Exclude the pictures; give every entry again exactly as written.
** TASK INPUTS follows **
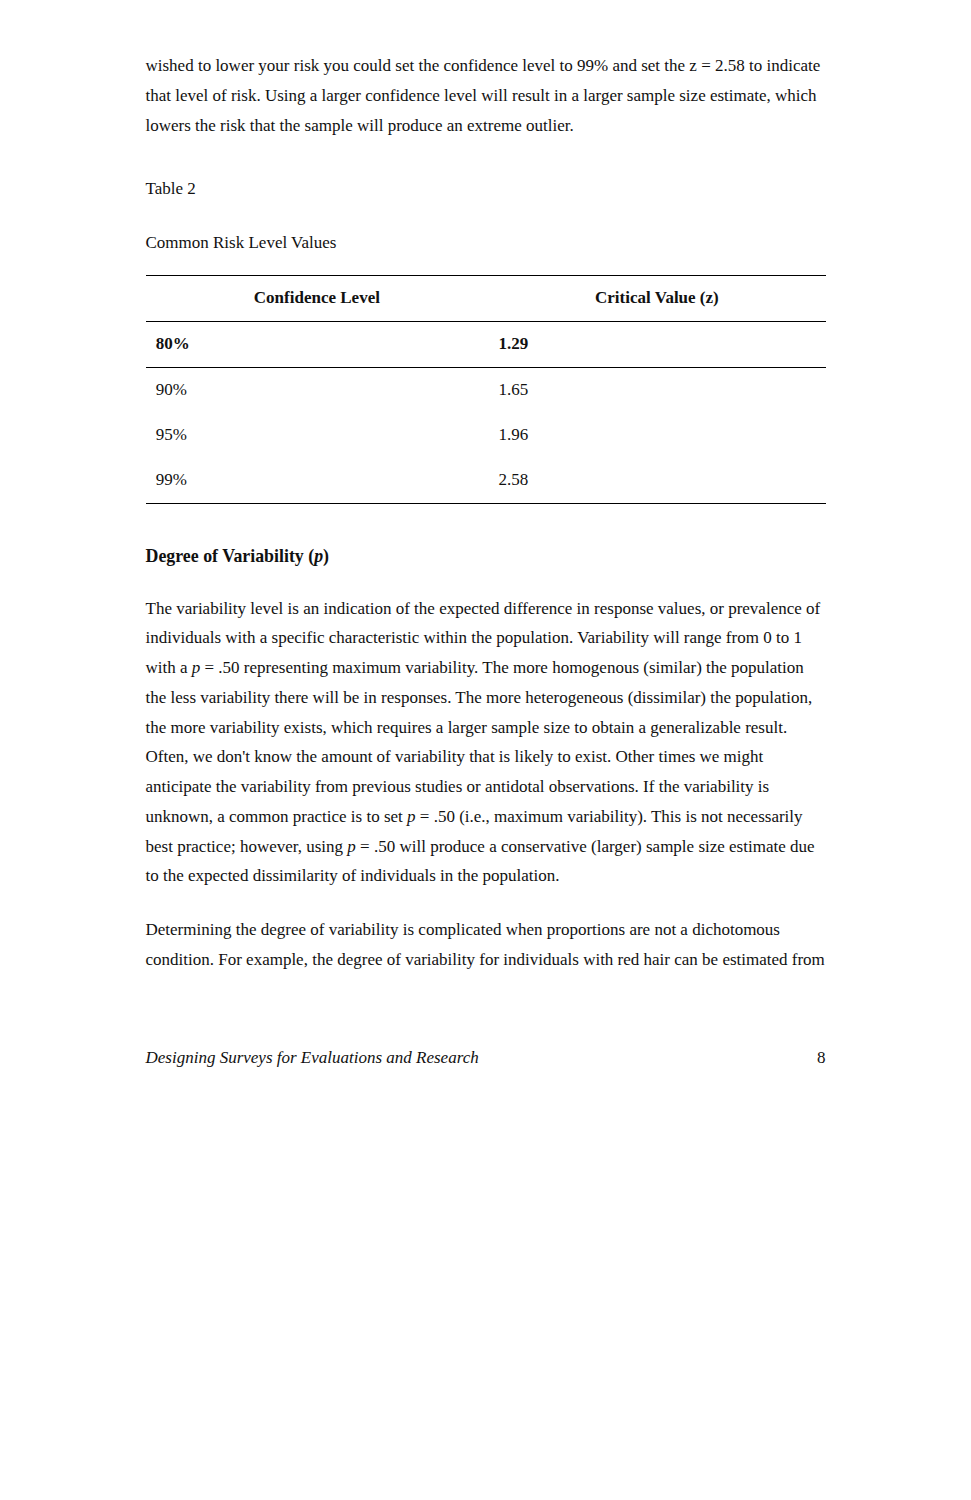wished to lower your risk you could set the confidence level to 99% and set the z = 2.58 to indicate that level of risk. Using a larger confidence level will result in a larger sample size estimate, which lowers the risk that the sample will produce an extreme outlier.
Table 2
Common Risk Level Values
| Confidence Level | Critical Value (z) |
| --- | --- |
| 80% | 1.29 |
| 90% | 1.65 |
| 95% | 1.96 |
| 99% | 2.58 |
Degree of Variability (p)
The variability level is an indication of the expected difference in response values, or prevalence of individuals with a specific characteristic within the population. Variability will range from 0 to 1 with a p = .50 representing maximum variability. The more homogenous (similar) the population the less variability there will be in responses. The more heterogeneous (dissimilar) the population, the more variability exists, which requires a larger sample size to obtain a generalizable result. Often, we don't know the amount of variability that is likely to exist. Other times we might anticipate the variability from previous studies or antidotal observations. If the variability is unknown, a common practice is to set p = .50 (i.e., maximum variability). This is not necessarily best practice; however, using p = .50 will produce a conservative (larger) sample size estimate due to the expected dissimilarity of individuals in the population.
Determining the degree of variability is complicated when proportions are not a dichotomous condition. For example, the degree of variability for individuals with red hair can be estimated from
Designing Surveys for Evaluations and Research 8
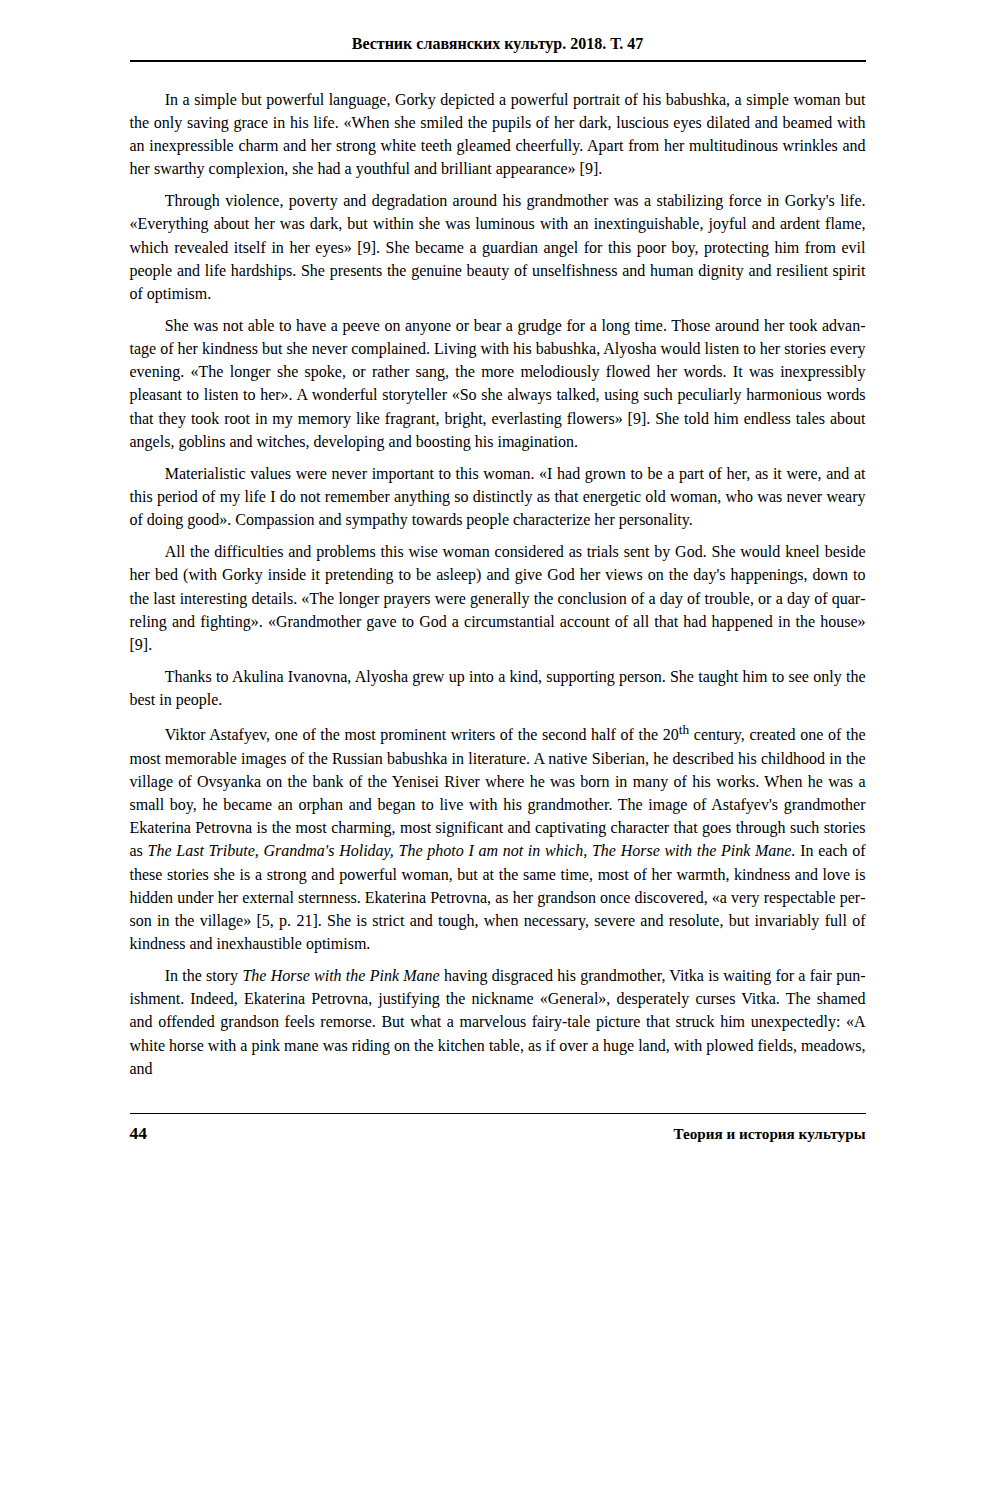Вестник славянских культур. 2018. Т. 47
In a simple but powerful language, Gorky depicted a powerful portrait of his babushka, a simple woman but the only saving grace in his life. «When she smiled the pupils of her dark, luscious eyes dilated and beamed with an inexpressible charm and her strong white teeth gleamed cheerfully. Apart from her multitudinous wrinkles and her swarthy complexion, she had a youthful and brilliant appearance» [9].
Through violence, poverty and degradation around his grandmother was a stabilizing force in Gorky's life. «Everything about her was dark, but within she was luminous with an inextinguishable, joyful and ardent flame, which revealed itself in her eyes» [9]. She became a guardian angel for this poor boy, protecting him from evil people and life hardships. She presents the genuine beauty of unselfishness and human dignity and resilient spirit of optimism.
She was not able to have a peeve on anyone or bear a grudge for a long time. Those around her took advantage of her kindness but she never complained. Living with his babushka, Alyosha would listen to her stories every evening. «The longer she spoke, or rather sang, the more melodiously flowed her words. It was inexpressibly pleasant to listen to her». A wonderful storyteller «So she always talked, using such peculiarly harmonious words that they took root in my memory like fragrant, bright, everlasting flowers» [9]. She told him endless tales about angels, goblins and witches, developing and boosting his imagination.
Materialistic values were never important to this woman. «I had grown to be a part of her, as it were, and at this period of my life I do not remember anything so distinctly as that energetic old woman, who was never weary of doing good». Compassion and sympathy towards people characterize her personality.
All the difficulties and problems this wise woman considered as trials sent by God. She would kneel beside her bed (with Gorky inside it pretending to be asleep) and give God her views on the day's happenings, down to the last interesting details. «The longer prayers were generally the conclusion of a day of trouble, or a day of quarreling and fighting». «Grandmother gave to God a circumstantial account of all that had happened in the house» [9].
Thanks to Akulina Ivanovna, Alyosha grew up into a kind, supporting person. She taught him to see only the best in people.
Viktor Astafyev, one of the most prominent writers of the second half of the 20th century, created one of the most memorable images of the Russian babushka in literature. A native Siberian, he described his childhood in the village of Ovsyanka on the bank of the Yenisei River where he was born in many of his works. When he was a small boy, he became an orphan and began to live with his grandmother. The image of Astafyev's grandmother Ekaterina Petrovna is the most charming, most significant and captivating character that goes through such stories as The Last Tribute, Grandma's Holiday, The photo I am not in which, The Horse with the Pink Mane. In each of these stories she is a strong and powerful woman, but at the same time, most of her warmth, kindness and love is hidden under her external sternness. Ekaterina Petrovna, as her grandson once discovered, «a very respectable person in the village» [5, p. 21]. She is strict and tough, when necessary, severe and resolute, but invariably full of kindness and inexhaustible optimism.
In the story The Horse with the Pink Mane having disgraced his grandmother, Vitka is waiting for a fair punishment. Indeed, Ekaterina Petrovna, justifying the nickname «General», desperately curses Vitka. The shamed and offended grandson feels remorse. But what a marvelous fairy-tale picture that struck him unexpectedly: «A white horse with a pink mane was riding on the kitchen table, as if over a huge land, with plowed fields, meadows, and
44 Теория и история культуры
** End of TASK INPUTS **
## YOUR RESPONSE:
wished to lower your risk you could set the confidence level to 99% and set the z = 2.58 to indicate that level of risk. Using a larger confidence level will result in a larger sample size estimate, which lowers the risk that the sample will produce an extreme outlier.
Table 2
Common Risk Level Values
| Confidence Level | Critical Value (z) |
| --- | --- |
| 80% | 1.29 |
| 90% | 1.65 |
| 95% | 1.96 |
| 99% | 2.58 |
Degree of Variability (p)
The variability level is an indication of the expected difference in response values, or prevalence of individuals with a specific characteristic within the population. Variability will range from 0 to 1 with a p = .50 representing maximum variability. The more homogenous (similar) the population the less variability there will be in responses. The more heterogeneous (dissimilar) the population, the more variability exists, which requires a larger sample size to obtain a generalizable result. Often, we don't know the amount of variability that is likely to exist. Other times we might anticipate the variability from previous studies or antidotal observations. If the variability is unknown, a common practice is to set p = .50 (i.e., maximum variability). This is not necessarily best practice; however, using p = .50 will produce a conservative (larger) sample size estimate due to the expected dissimilarity of individuals in the population.
Determining the degree of variability is complicated when proportions are not a dichotomous condition. For example, the degree of variability for individuals with red hair can be estimated from
Designing Surveys for Evaluations and Research 8
Вестник славянских культур. 2018. Т. 47
In a simple but powerful language, Gorky depicted a powerful portrait of his babushka, a simple woman but the only saving grace in his life. «When she smiled the pupils of her dark, luscious eyes dilated and beamed with an inexpressible charm and her strong white teeth gleamed cheerfully. Apart from her multitudinous wrinkles and her swarthy complexion, she had a youthful and brilliant appearance» [9].
Through violence, poverty and degradation around his grandmother was a stabilizing force in Gorky's life. «Everything about her was dark, but within she was luminous with an inextinguishable, joyful and ardent flame, which revealed itself in her eyes» [9]. She became a guardian angel for this poor boy, protecting him from evil people and life hardships. She presents the genuine beauty of unselfishness and human dignity and resilient spirit of optimism.
She was not able to have a peeve on anyone or bear a grudge for a long time. Those around her took advantage of her kindness but she never complained. Living with his babushka, Alyosha would listen to her stories every evening. «The longer she spoke, or rather sang, the more melodiously flowed her words. It was inexpressibly pleasant to listen to her». A wonderful storyteller «So she always talked, using such peculiarly harmonious words that they took root in my memory like fragrant, bright, everlasting flowers» [9]. She told him endless tales about angels, goblins and witches, developing and boosting his imagination.
Materialistic values were never important to this woman. «I had grown to be a part of her, as it were, and at this period of my life I do not remember anything so distinctly as that energetic old woman, who was never weary of doing good». Compassion and sympathy towards people characterize her personality.
All the difficulties and problems this wise woman considered as trials sent by God. She would kneel beside her bed (with Gorky inside it pretending to be asleep) and give God her views on the day's happenings, down to the last interesting details. «The longer prayers were generally the conclusion of a day of trouble, or a day of quarreling and fighting». «Grandmother gave to God a circumstantial account of all that had happened in the house» [9].
Thanks to Akulina Ivanovna, Alyosha grew up into a kind, supporting person. She taught him to see only the best in people.
Viktor Astafyev, one of the most prominent writers of the second half of the 20th century, created one of the most memorable images of the Russian babushka in literature. A native Siberian, he described his childhood in the village of Ovsyanka on the bank of the Yenisei River where he was born in many of his works. When he was a small boy, he became an orphan and began to live with his grandmother. The image of Astafyev's grandmother Ekaterina Petrovna is the most charming, most significant and captivating character that goes through such stories as The Last Tribute, Grandma's Holiday, The photo I am not in which, The Horse with the Pink Mane. In each of these stories she is a strong and powerful woman, but at the same time, most of her warmth, kindness and love is hidden under her external sternness. Ekaterina Petrovna, as her grandson once discovered, «a very respectable person in the village» [5, p. 21]. She is strict and tough, when necessary, severe and resolute, but invariably full of kindness and inexhaustible optimism.
In the story The Horse with the Pink Mane having disgraced his grandmother, Vitka is waiting for a fair punishment. Indeed, Ekaterina Petrovna, justifying the nickname «General», desperately curses Vitka. The shamed and offended grandson feels remorse. But what a marvelous fairy-tale picture that struck him unexpectedly: «A white horse with a pink mane was riding on the kitchen table, as if over a huge land, with plowed fields, meadows, and
44 Теория и история культуры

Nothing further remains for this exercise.